> **Direction**
Format the records below as a JSON list of strings, with one string per line and blank lines omitted.

Dataset items
+--

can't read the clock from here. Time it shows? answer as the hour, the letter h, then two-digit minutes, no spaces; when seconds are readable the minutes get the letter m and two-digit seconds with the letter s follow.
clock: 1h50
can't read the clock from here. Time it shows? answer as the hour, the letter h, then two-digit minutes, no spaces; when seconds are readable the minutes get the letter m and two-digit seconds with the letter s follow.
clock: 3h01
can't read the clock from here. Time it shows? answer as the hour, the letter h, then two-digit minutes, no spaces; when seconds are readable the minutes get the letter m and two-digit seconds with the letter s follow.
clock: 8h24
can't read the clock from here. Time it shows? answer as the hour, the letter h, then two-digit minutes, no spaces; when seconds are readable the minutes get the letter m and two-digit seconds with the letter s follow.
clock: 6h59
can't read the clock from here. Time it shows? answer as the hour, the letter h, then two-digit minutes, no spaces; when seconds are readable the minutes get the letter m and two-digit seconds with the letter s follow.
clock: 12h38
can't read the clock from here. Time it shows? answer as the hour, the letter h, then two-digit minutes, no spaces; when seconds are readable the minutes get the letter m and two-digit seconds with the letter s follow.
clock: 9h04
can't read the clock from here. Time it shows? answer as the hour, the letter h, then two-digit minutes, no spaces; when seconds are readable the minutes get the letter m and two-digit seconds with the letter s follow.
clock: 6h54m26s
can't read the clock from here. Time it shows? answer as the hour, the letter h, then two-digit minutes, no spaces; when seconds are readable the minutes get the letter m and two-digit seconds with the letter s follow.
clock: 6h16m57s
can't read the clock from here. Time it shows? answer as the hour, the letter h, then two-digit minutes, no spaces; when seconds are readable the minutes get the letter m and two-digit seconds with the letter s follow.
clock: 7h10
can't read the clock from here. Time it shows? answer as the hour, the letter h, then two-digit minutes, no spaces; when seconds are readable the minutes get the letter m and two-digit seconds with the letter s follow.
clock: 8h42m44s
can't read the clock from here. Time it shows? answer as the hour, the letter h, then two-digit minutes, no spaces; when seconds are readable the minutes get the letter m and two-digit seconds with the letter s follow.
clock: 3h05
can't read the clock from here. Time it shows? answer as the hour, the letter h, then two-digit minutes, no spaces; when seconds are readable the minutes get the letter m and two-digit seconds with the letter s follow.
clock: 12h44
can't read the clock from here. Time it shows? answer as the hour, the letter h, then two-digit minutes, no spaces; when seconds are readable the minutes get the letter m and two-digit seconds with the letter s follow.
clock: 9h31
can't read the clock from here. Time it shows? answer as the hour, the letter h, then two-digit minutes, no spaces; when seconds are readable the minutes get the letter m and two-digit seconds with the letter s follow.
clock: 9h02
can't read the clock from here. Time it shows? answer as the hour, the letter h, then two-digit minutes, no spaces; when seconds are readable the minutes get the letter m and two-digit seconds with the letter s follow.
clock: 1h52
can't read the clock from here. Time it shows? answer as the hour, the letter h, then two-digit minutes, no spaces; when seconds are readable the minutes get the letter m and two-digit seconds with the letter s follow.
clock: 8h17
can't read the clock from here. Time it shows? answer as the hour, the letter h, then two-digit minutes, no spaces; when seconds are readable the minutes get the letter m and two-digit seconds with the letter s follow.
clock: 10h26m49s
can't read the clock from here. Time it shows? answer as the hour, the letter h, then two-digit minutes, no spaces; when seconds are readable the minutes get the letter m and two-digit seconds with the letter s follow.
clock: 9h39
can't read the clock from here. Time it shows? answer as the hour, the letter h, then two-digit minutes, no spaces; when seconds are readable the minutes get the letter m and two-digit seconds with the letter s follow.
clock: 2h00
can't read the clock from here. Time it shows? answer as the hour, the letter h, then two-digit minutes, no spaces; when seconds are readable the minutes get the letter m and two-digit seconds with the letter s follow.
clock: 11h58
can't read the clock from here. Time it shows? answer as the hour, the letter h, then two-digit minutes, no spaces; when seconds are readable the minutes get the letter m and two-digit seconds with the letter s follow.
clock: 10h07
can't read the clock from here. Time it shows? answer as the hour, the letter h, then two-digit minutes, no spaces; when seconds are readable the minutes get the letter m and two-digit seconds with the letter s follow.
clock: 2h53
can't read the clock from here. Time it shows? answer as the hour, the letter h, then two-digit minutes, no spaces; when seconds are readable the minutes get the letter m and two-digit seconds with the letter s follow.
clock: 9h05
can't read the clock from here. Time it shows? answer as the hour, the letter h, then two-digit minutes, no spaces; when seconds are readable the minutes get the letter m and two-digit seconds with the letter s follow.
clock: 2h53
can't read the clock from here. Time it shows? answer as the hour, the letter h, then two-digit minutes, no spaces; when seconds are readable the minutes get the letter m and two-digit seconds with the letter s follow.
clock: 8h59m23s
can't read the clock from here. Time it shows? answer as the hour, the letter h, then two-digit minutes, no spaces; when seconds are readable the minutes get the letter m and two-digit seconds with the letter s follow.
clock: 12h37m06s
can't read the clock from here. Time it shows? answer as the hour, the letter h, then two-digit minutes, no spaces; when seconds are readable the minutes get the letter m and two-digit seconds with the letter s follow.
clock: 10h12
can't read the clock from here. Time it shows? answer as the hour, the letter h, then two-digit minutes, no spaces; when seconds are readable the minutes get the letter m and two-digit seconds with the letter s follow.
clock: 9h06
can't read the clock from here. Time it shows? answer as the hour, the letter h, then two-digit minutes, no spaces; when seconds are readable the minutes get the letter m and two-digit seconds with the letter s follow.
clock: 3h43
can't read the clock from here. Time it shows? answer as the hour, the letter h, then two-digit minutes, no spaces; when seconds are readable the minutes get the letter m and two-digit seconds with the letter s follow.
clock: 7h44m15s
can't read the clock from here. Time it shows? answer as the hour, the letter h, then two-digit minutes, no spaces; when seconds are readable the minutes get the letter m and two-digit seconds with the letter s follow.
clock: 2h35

+--

> **Output**
[
  "can't read the clock from here. Time it shows? answer as the hour, the letter h, then two-digit minutes, no spaces; when seconds are readable the minutes get the letter m and two-digit seconds with the letter s follow.",
  "clock: 1h50",
  "can't read the clock from here. Time it shows? answer as the hour, the letter h, then two-digit minutes, no spaces; when seconds are readable the minutes get the letter m and two-digit seconds with the letter s follow.",
  "clock: 3h01",
  "can't read the clock from here. Time it shows? answer as the hour, the letter h, then two-digit minutes, no spaces; when seconds are readable the minutes get the letter m and two-digit seconds with the letter s follow.",
  "clock: 8h24",
  "can't read the clock from here. Time it shows? answer as the hour, the letter h, then two-digit minutes, no spaces; when seconds are readable the minutes get the letter m and two-digit seconds with the letter s follow.",
  "clock: 6h59",
  "can't read the clock from here. Time it shows? answer as the hour, the letter h, then two-digit minutes, no spaces; when seconds are readable the minutes get the letter m and two-digit seconds with the letter s follow.",
  "clock: 12h38",
  "can't read the clock from here. Time it shows? answer as the hour, the letter h, then two-digit minutes, no spaces; when seconds are readable the minutes get the letter m and two-digit seconds with the letter s follow.",
  "clock: 9h04",
  "can't read the clock from here. Time it shows? answer as the hour, the letter h, then two-digit minutes, no spaces; when seconds are readable the minutes get the letter m and two-digit seconds with the letter s follow.",
  "clock: 6h54m26s",
  "can't read the clock from here. Time it shows? answer as the hour, the letter h, then two-digit minutes, no spaces; when seconds are readable the minutes get the letter m and two-digit seconds with the letter s follow.",
  "clock: 6h16m57s",
  "can't read the clock from here. Time it shows? answer as the hour, the letter h, then two-digit minutes, no spaces; when seconds are readable the minutes get the letter m and two-digit seconds with the letter s follow.",
  "clock: 7h10",
  "can't read the clock from here. Time it shows? answer as the hour, the letter h, then two-digit minutes, no spaces; when seconds are readable the minutes get the letter m and two-digit seconds with the letter s follow.",
  "clock: 8h42m44s",
  "can't read the clock from here. Time it shows? answer as the hour, the letter h, then two-digit minutes, no spaces; when seconds are readable the minutes get the letter m and two-digit seconds with the letter s follow.",
  "clock: 3h05",
  "can't read the clock from here. Time it shows? answer as the hour, the letter h, then two-digit minutes, no spaces; when seconds are readable the minutes get the letter m and two-digit seconds with the letter s follow.",
  "clock: 12h44",
  "can't read the clock from here. Time it shows? answer as the hour, the letter h, then two-digit minutes, no spaces; when seconds are readable the minutes get the letter m and two-digit seconds with the letter s follow.",
  "clock: 9h31",
  "can't read the clock from here. Time it shows? answer as the hour, the letter h, then two-digit minutes, no spaces; when seconds are readable the minutes get the letter m and two-digit seconds with the letter s follow.",
  "clock: 9h02",
  "can't read the clock from here. Time it shows? answer as the hour, the letter h, then two-digit minutes, no spaces; when seconds are readable the minutes get the letter m and two-digit seconds with the letter s follow.",
  "clock: 1h52",
  "can't read the clock from here. Time it shows? answer as the hour, the letter h, then two-digit minutes, no spaces; when seconds are readable the minutes get the letter m and two-digit seconds with the letter s follow.",
  "clock: 8h17",
  "can't read the clock from here. Time it shows? answer as the hour, the letter h, then two-digit minutes, no spaces; when seconds are readable the minutes get the letter m and two-digit seconds with the letter s follow.",
  "clock: 10h26m49s",
  "can't read the clock from here. Time it shows? answer as the hour, the letter h, then two-digit minutes, no spaces; when seconds are readable the minutes get the letter m and two-digit seconds with the letter s follow.",
  "clock: 9h39",
  "can't read the clock from here. Time it shows? answer as the hour, the letter h, then two-digit minutes, no spaces; when seconds are readable the minutes get the letter m and two-digit seconds with the letter s follow.",
  "clock: 2h00",
  "can't read the clock from here. Time it shows? answer as the hour, the letter h, then two-digit minutes, no spaces; when seconds are readable the minutes get the letter m and two-digit seconds with the letter s follow.",
  "clock: 11h58",
  "can't read the clock from here. Time it shows? answer as the hour, the letter h, then two-digit minutes, no spaces; when seconds are readable the minutes get the letter m and two-digit seconds with the letter s follow.",
  "clock: 10h07",
  "can't read the clock from here. Time it shows? answer as the hour, the letter h, then two-digit minutes, no spaces; when seconds are readable the minutes get the letter m and two-digit seconds with the letter s follow.",
  "clock: 2h53",
  "can't read the clock from here. Time it shows? answer as the hour, the letter h, then two-digit minutes, no spaces; when seconds are readable the minutes get the letter m and two-digit seconds with the letter s follow.",
  "clock: 9h05",
  "can't read the clock from here. Time it shows? answer as the hour, the letter h, then two-digit minutes, no spaces; when seconds are readable the minutes get the letter m and two-digit seconds with the letter s follow.",
  "clock: 2h53",
  "can't read the clock from here. Time it shows? answer as the hour, the letter h, then two-digit minutes, no spaces; when seconds are readable the minutes get the letter m and two-digit seconds with the letter s follow.",
  "clock: 8h59m23s",
  "can't read the clock from here. Time it shows? answer as the hour, the letter h, then two-digit minutes, no spaces; when seconds are readable the minutes get the letter m and two-digit seconds with the letter s follow.",
  "clock: 12h37m06s",
  "can't read the clock from here. Time it shows? answer as the hour, the letter h, then two-digit minutes, no spaces; when seconds are readable the minutes get the letter m and two-digit seconds with the letter s follow.",
  "clock: 10h12",
  "can't read the clock from here. Time it shows? answer as the hour, the letter h, then two-digit minutes, no spaces; when seconds are readable the minutes get the letter m and two-digit seconds with the letter s follow.",
  "clock: 9h06",
  "can't read the clock from here. Time it shows? answer as the hour, the letter h, then two-digit minutes, no spaces; when seconds are readable the minutes get the letter m and two-digit seconds with the letter s follow.",
  "clock: 3h43",
  "can't read the clock from here. Time it shows? answer as the hour, the letter h, then two-digit minutes, no spaces; when seconds are readable the minutes get the letter m and two-digit seconds with the letter s follow.",
  "clock: 7h44m15s",
  "can't read the clock from here. Time it shows? answer as the hour, the letter h, then two-digit minutes, no spaces; when seconds are readable the minutes get the letter m and two-digit seconds with the letter s follow.",
  "clock: 2h35"
]